*Your instructions:*
Using the listing below, report each line holding the string "pentru".

*Input data:*

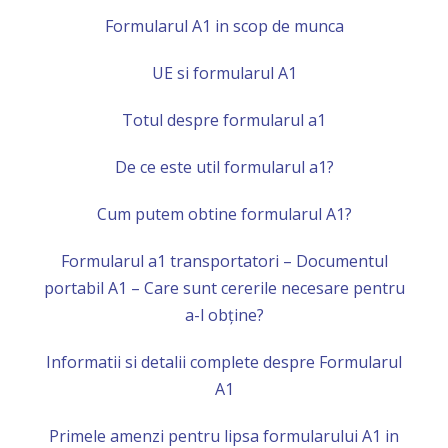
Formularul A1 in scop de munca
UE si formularul A1
Totul despre formularul a1
De ce este util formularul a1?
Cum putem obtine formularul A1?
Formularul a1 transportatori – Documentul
portabil A1 – Care sunt cererile necesare pentru
a-l obține?
Informatii si detalii complete despre Formularul
A1
Primele amenzi pentru lipsa formularului A1 in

*Answer below:*
portabil A1 – Care sunt cererile necesare pentru
Primele amenzi pentru lipsa formularului A1 in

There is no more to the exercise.